Deputy M.R. Le Hegarat :

And we lose more staff that we cannot afford to lose.

Director for Mental Health and Adult Social Care: Yes, exactly that.

Senator S.W. Pallett:

I have a very quick one. It goes all the way back to the start with governance arrangements back in early 2020. Was there ever a point where mental health services in terms of the risk capacities were included on the risk register? If so, do they remain on the risk register? Clearly there has been a need for services and there is a risk that we cannot provide those services. Is it on the risk register and should it be on the risk register?

The Minister for Health and Social Services: I believe it was. In your experience, Rose?

Chief Nurse, Health and Community Services:

Yes. Trevor, I do not know if you want to answer first as the Chair of the Quality Committee?

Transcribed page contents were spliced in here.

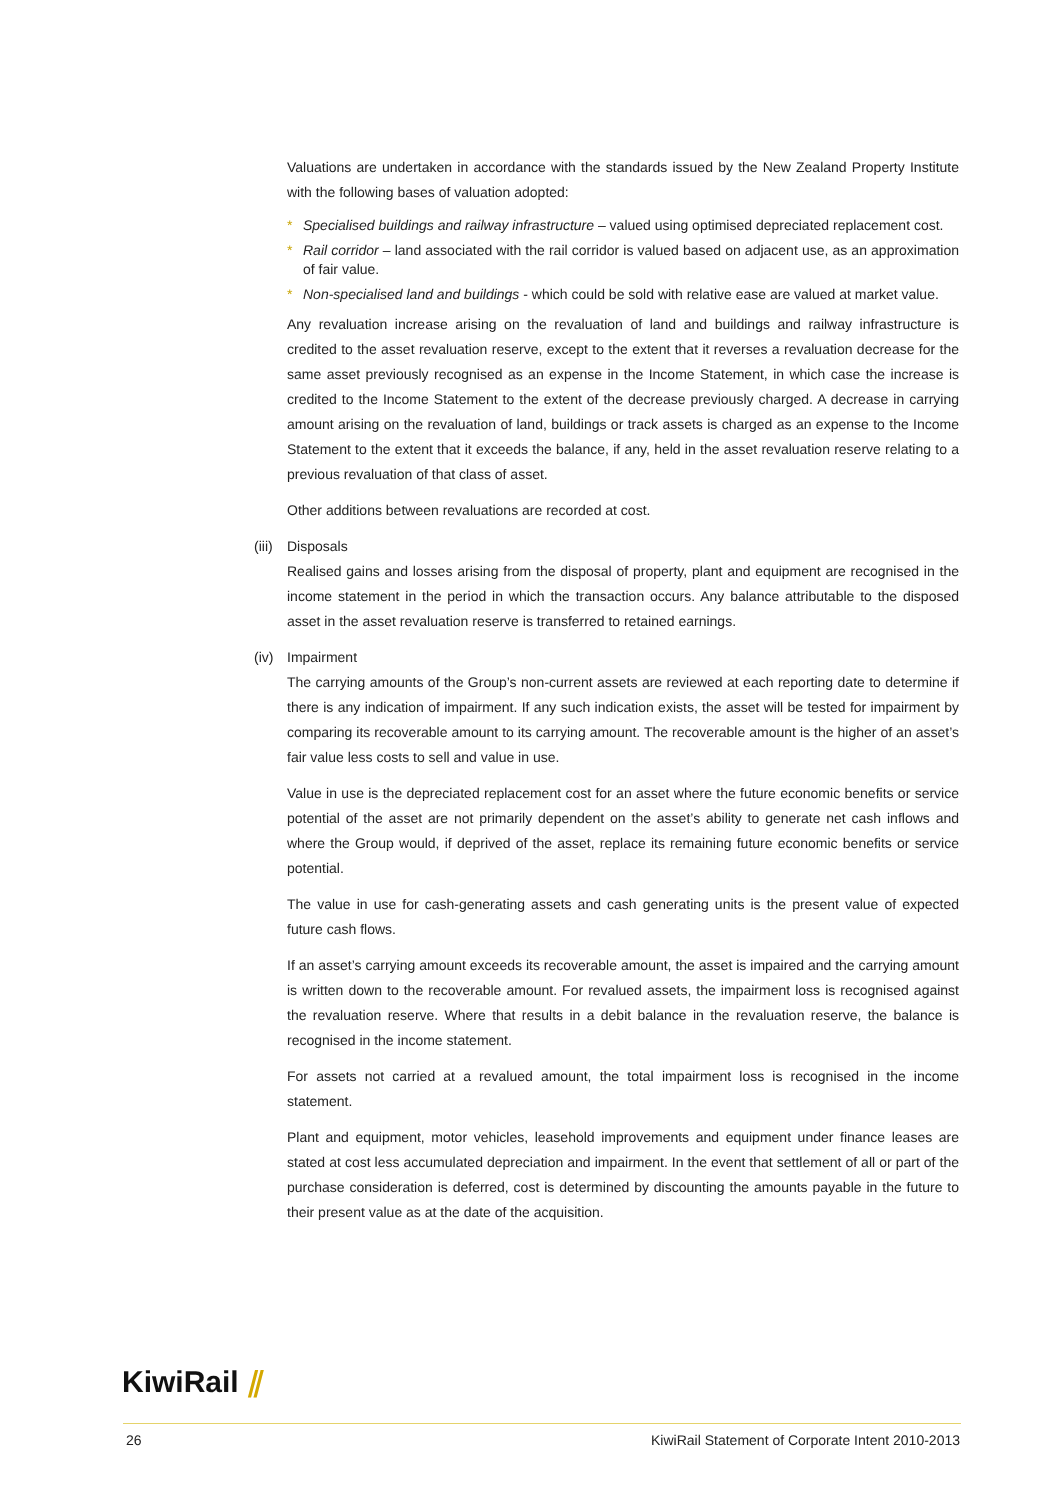Valuations are undertaken in accordance with the standards issued by the New Zealand Property Institute with the following bases of valuation adopted:
* Specialised buildings and railway infrastructure – valued using optimised depreciated replacement cost.
* Rail corridor – land associated with the rail corridor is valued based on adjacent use, as an approximation of fair value.
* Non-specialised land and buildings - which could be sold with relative ease are valued at market value.
Any revaluation increase arising on the revaluation of land and buildings and railway infrastructure is credited to the asset revaluation reserve, except to the extent that it reverses a revaluation decrease for the same asset previously recognised as an expense in the Income Statement, in which case the increase is credited to the Income Statement to the extent of the decrease previously charged. A decrease in carrying amount arising on the revaluation of land, buildings or track assets is charged as an expense to the Income Statement to the extent that it exceeds the balance, if any, held in the asset revaluation reserve relating to a previous revaluation of that class of asset.
Other additions between revaluations are recorded at cost.
(iii) Disposals
Realised gains and losses arising from the disposal of property, plant and equipment are recognised in the income statement in the period in which the transaction occurs. Any balance attributable to the disposed asset in the asset revaluation reserve is transferred to retained earnings.
(iv) Impairment
The carrying amounts of the Group’s non-current assets are reviewed at each reporting date to determine if there is any indication of impairment. If any such indication exists, the asset will be tested for impairment by comparing its recoverable amount to its carrying amount. The recoverable amount is the higher of an asset’s fair value less costs to sell and value in use.
Value in use is the depreciated replacement cost for an asset where the future economic benefits or service potential of the asset are not primarily dependent on the asset’s ability to generate net cash inflows and where the Group would, if deprived of the asset, replace its remaining future economic benefits or service potential.
The value in use for cash-generating assets and cash generating units is the present value of expected future cash flows.
If an asset’s carrying amount exceeds its recoverable amount, the asset is impaired and the carrying amount is written down to the recoverable amount. For revalued assets, the impairment loss is recognised against the revaluation reserve. Where that results in a debit balance in the revaluation reserve, the balance is recognised in the income statement.
For assets not carried at a revalued amount, the total impairment loss is recognised in the income statement.
Plant and equipment, motor vehicles, leasehold improvements and equipment under finance leases are stated at cost less accumulated depreciation and impairment. In the event that settlement of all or part of the purchase consideration is deferred, cost is determined by discounting the amounts payable in the future to their present value as at the date of the acquisition.
KiwiRail ⫽
26 KiwiRail Statement of Corporate Intent 2010-2013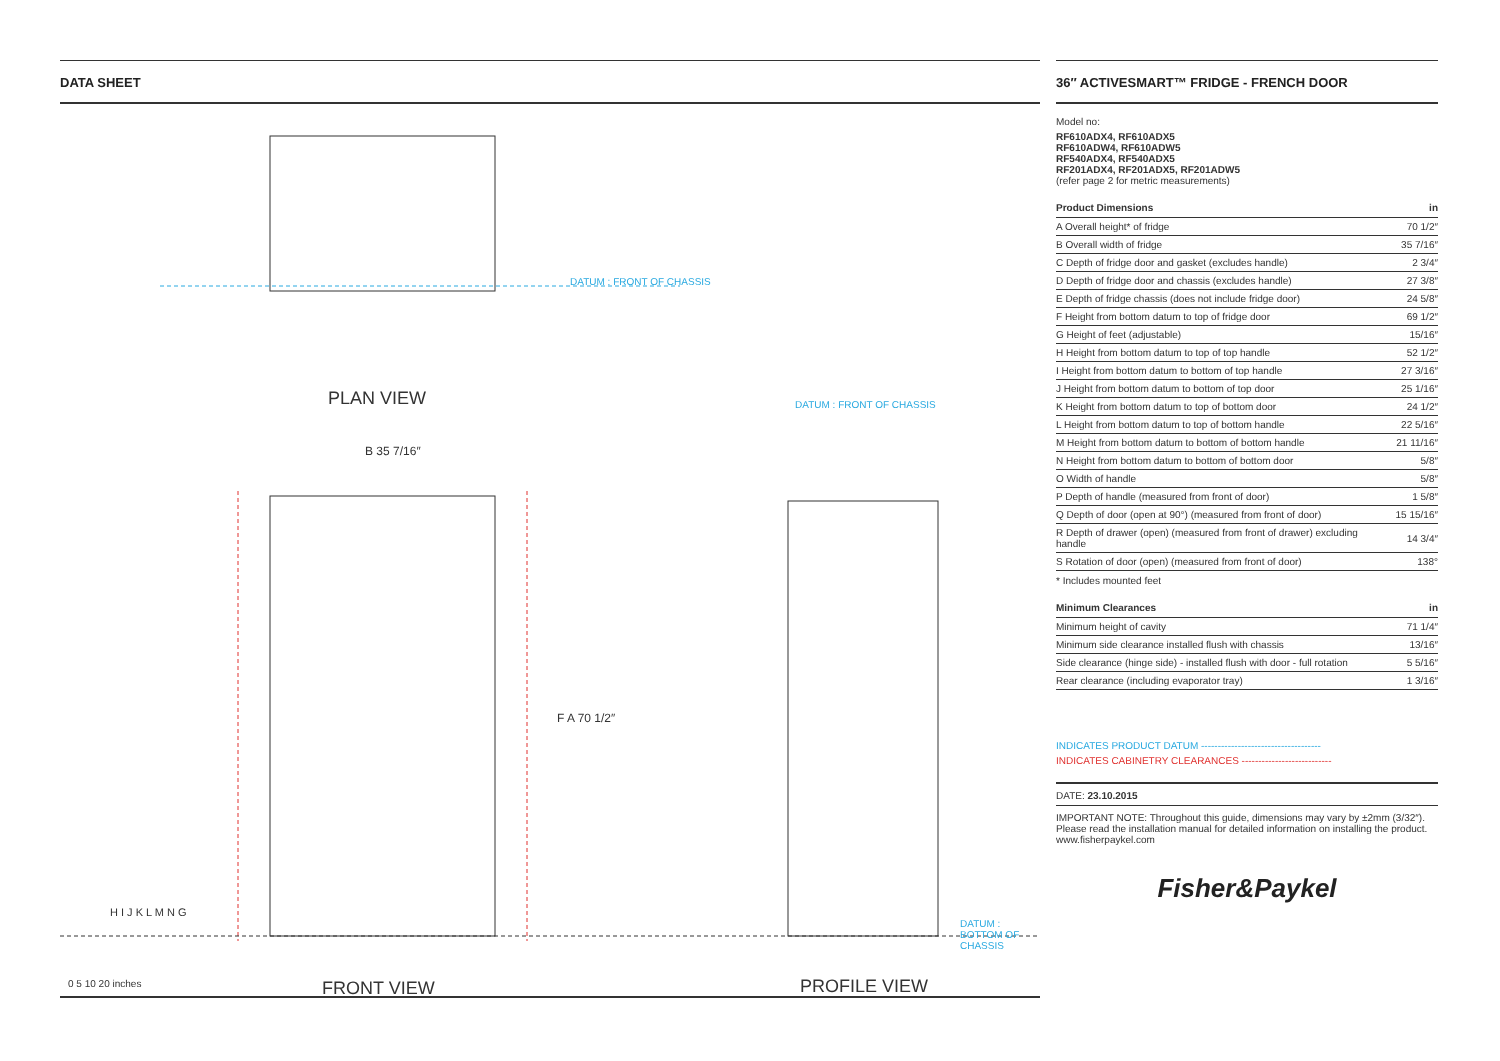DATA SHEET
DATUM : FRONT OF CHASSIS
PLAN VIEW
B 35 7/16″
F A 70 1/2″
DATUM : FRONT OF CHASSIS
DATUM : BOTTOM OF CHASSIS
H I J K L M N G
0 5 10 20 inches FRONT VIEW PROFILE VIEW
36″ ACTIVESMART™ FRIDGE - FRENCH DOOR
Model no:
RF610ADX4, RF610ADX5
RF610ADW4, RF610ADW5
RF540ADX4, RF540ADX5
RF201ADX4, RF201ADX5, RF201ADW5
(refer page 2 for metric measurements)
| Product Dimensions | in |
| --- | --- |
| A Overall height* of fridge | 70 1/2″ |
| B Overall width of fridge | 35 7/16″ |
| C Depth of fridge door and gasket (excludes handle) | 2 3/4″ |
| D Depth of fridge door and chassis (excludes handle) | 27 3/8″ |
| E Depth of fridge chassis (does not include fridge door) | 24 5/8″ |
| F Height from bottom datum to top of fridge door | 69 1/2″ |
| G Height of feet (adjustable) | 15/16″ |
| H Height from bottom datum to top of top handle | 52 1/2″ |
| I Height from bottom datum to bottom of top handle | 27 3/16″ |
| J Height from bottom datum to bottom of top door | 25 1/16″ |
| K Height from bottom datum to top of bottom door | 24 1/2″ |
| L Height from bottom datum to top of bottom handle | 22 5/16″ |
| M Height from bottom datum to bottom of bottom handle | 21 11/16″ |
| N Height from bottom datum to bottom of bottom door | 5/8″ |
| O Width of handle | 5/8″ |
| P Depth of handle (measured from front of door) | 1 5/8″ |
| Q Depth of door (open at 90°) (measured from front of door) | 15 15/16″ |
| R Depth of drawer (open) (measured from front of drawer) excluding handle | 14 3/4″ |
| S Rotation of door (open) (measured from front of door) | 138° |
* Includes mounted feet
| Minimum Clearances | in |
| --- | --- |
| Minimum height of cavity | 71 1/4″ |
| Minimum side clearance installed flush with chassis | 13/16″ |
| Side clearance (hinge side) - installed flush with door - full rotation | 5 5/16″ |
| Rear clearance (including evaporator tray) | 1 3/16″ |
INDICATES PRODUCT DATUM ------------------------------------
INDICATES CABINETRY CLEARANCES ---------------------------
DATE: 23.10.2015
IMPORTANT NOTE: Throughout this guide, dimensions may vary by ±2mm (3/32″). Please read the installation manual for detailed information on installing the product. www.fisherpaykel.com
Fisher&Paykel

Assistant Minister for Health and Social Services:

Yes. It did appear on the risk register but there were several things in association with mental health services that did not. We pulled that into line and, of course, the actions taken last year and the resulting appointment of Andy were directly responding to the level of risk identified.

Senator S.W. Pallett:

Could you provide us some details around that, when it went on to the risk register and subsequent actions that came off the back of that, please?

Assistant Minister for Health and Social Services: Would you like to add to that, Rose?

Chief Nurse, Health and Community Services: Yes, we can provide that.

Senator S.W. Pallett: Thank you. I am done.

Deputy M.R. Le Hegarat :

Okay, I think that us is done then. Thank you all very much and I should have welcomed Andy to his first public hearing with us. Thank you for all the answers, Minister, Assistant Minister, and Andy, Rose and Patrick as well. Thank you to the panel as always and the panel officers and have a good day.